## TASK DETAILS
Set the listing down again exactly, please, apart from its pictures.

## RECORDS SHOWN
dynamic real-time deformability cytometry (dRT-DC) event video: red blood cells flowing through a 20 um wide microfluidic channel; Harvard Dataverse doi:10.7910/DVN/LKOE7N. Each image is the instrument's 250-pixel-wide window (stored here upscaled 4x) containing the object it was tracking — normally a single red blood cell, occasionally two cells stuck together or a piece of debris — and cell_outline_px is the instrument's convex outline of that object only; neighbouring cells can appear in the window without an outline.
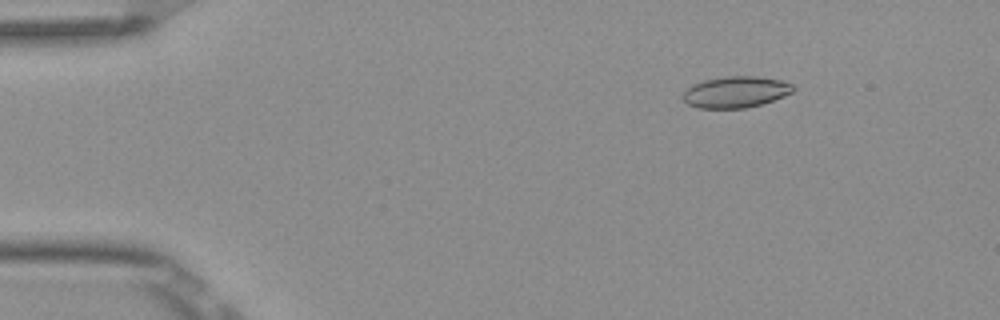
{"species": "Egyptian fruit bat (a non-hibernating species)", "species_latin": "Rousettus aegyptiacus", "temperature_condition": "room temperature", "stored_images_in_passage": 6, "camera_frame_rate_fps": 3000, "um_per_image_px": 0.085, "frame": {"image": 1, "passage_image": 3, "time_ms": 0.667, "image_size_px": [1000, 320], "cell_outline_px": [[796, 88], [792, 92], [784, 96], [760, 104], [744, 108], [700, 108], [688, 104], [680, 96], [692, 84], [704, 80], [728, 76], [756, 76], [780, 80], [792, 84]], "centroid_in_image_um": [62.52, 7.81], "position_along_channel_um": 22.5, "area_um2": 20.0}}
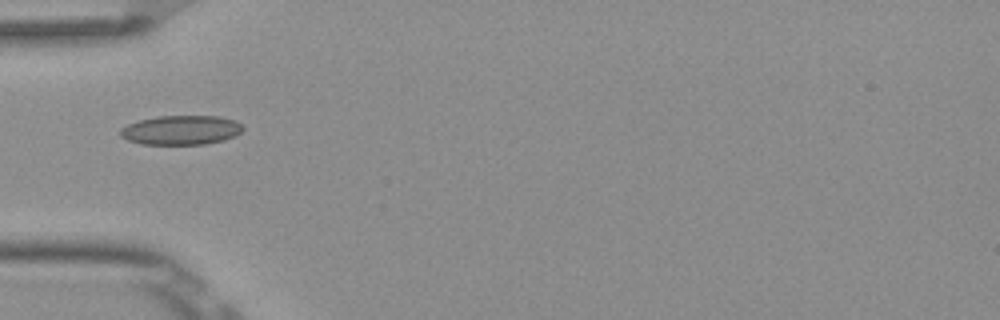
{"frame": {"image": 2, "passage_image": 6, "time_ms": 1.667, "image_size_px": [1000, 320], "cell_outline_px": [[244, 128], [240, 132], [224, 140], [204, 144], [140, 144], [128, 140], [120, 136], [120, 128], [128, 124], [140, 120], [156, 116], [220, 116], [236, 120]], "centroid_in_image_um": [15.37, 11.05], "position_along_channel_um": 69.6, "area_um2": 20.92}}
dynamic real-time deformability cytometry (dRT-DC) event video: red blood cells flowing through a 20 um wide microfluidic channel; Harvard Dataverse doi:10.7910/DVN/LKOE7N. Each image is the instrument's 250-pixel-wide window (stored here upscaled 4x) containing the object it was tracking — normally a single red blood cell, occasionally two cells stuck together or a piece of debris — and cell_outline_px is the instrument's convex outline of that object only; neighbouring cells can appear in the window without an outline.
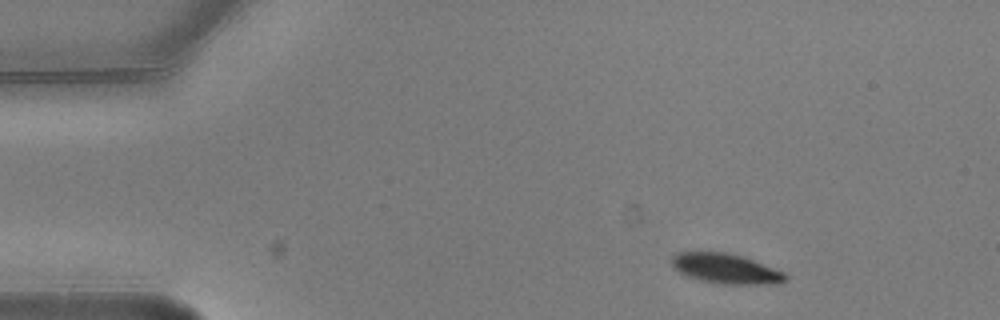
{"species": "common noctule bat (a hibernating species)", "species_latin": "Nyctalus noctula", "temperature_condition": "warm", "stored_images_in_passage": 7, "camera_frame_rate_fps": 3000, "um_per_image_px": 0.085, "animal": {"sex": "male", "body_mass_g": 20.5, "forearm_length_mm": 52.5}, "frame": {"image": 1, "passage_image": 1, "time_ms": 0.0, "image_size_px": [1000, 320], "cell_outline_px": [[788, 280], [780, 284], [724, 284], [700, 280], [688, 276], [672, 268], [672, 256], [676, 252], [724, 252], [744, 256], [784, 272], [788, 276]], "centroid_in_image_um": [61.72, 22.83], "position_along_channel_um": 23.3, "area_um2": 20.0}}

## RESULT BELOW
dynamic real-time deformability cytometry (dRT-DC) event video: red blood cells flowing through a 20 um wide microfluidic channel; Harvard Dataverse doi:10.7910/DVN/LKOE7N. Each image is the instrument's 250-pixel-wide window (stored here upscaled 4x) containing the object it was tracking — normally a single red blood cell, occasionally two cells stuck together or a piece of debris — and cell_outline_px is the instrument's convex outline of that object only; neighbouring cells can appear in the window without an outline.
{"species": "Egyptian fruit bat (a non-hibernating species)", "species_latin": "Rousettus aegyptiacus", "temperature_condition": "room temperature", "stored_images_in_passage": 6, "camera_frame_rate_fps": 3000, "um_per_image_px": 0.085, "frame": {"image": 1, "passage_image": 3, "time_ms": 0.667, "image_size_px": [1000, 320], "cell_outline_px": [[796, 88], [792, 92], [784, 96], [760, 104], [744, 108], [700, 108], [688, 104], [680, 96], [692, 84], [704, 80], [728, 76], [756, 76], [780, 80], [792, 84]], "centroid_in_image_um": [62.52, 7.81], "position_along_channel_um": 22.5, "area_um2": 20.0}}
{"frame": {"image": 2, "passage_image": 6, "time_ms": 1.667, "image_size_px": [1000, 320], "cell_outline_px": [[244, 128], [240, 132], [224, 140], [204, 144], [140, 144], [128, 140], [120, 136], [120, 128], [128, 124], [140, 120], [156, 116], [220, 116], [236, 120]], "centroid_in_image_um": [15.37, 11.05], "position_along_channel_um": 69.6, "area_um2": 20.92}}
dynamic real-time deformability cytometry (dRT-DC) event video: red blood cells flowing through a 20 um wide microfluidic channel; Harvard Dataverse doi:10.7910/DVN/LKOE7N. Each image is the instrument's 250-pixel-wide window (stored here upscaled 4x) containing the object it was tracking — normally a single red blood cell, occasionally two cells stuck together or a piece of debris — and cell_outline_px is the instrument's convex outline of that object only; neighbouring cells can appear in the window without an outline.
{"species": "common noctule bat (a hibernating species)", "species_latin": "Nyctalus noctula", "temperature_condition": "warm", "stored_images_in_passage": 7, "camera_frame_rate_fps": 3000, "um_per_image_px": 0.085, "animal": {"sex": "male", "body_mass_g": 20.5, "forearm_length_mm": 52.5}, "frame": {"image": 1, "passage_image": 1, "time_ms": 0.0, "image_size_px": [1000, 320], "cell_outline_px": [[788, 280], [780, 284], [724, 284], [700, 280], [688, 276], [672, 268], [672, 256], [676, 252], [724, 252], [744, 256], [784, 272], [788, 276]], "centroid_in_image_um": [61.72, 22.83], "position_along_channel_um": 23.3, "area_um2": 20.0}}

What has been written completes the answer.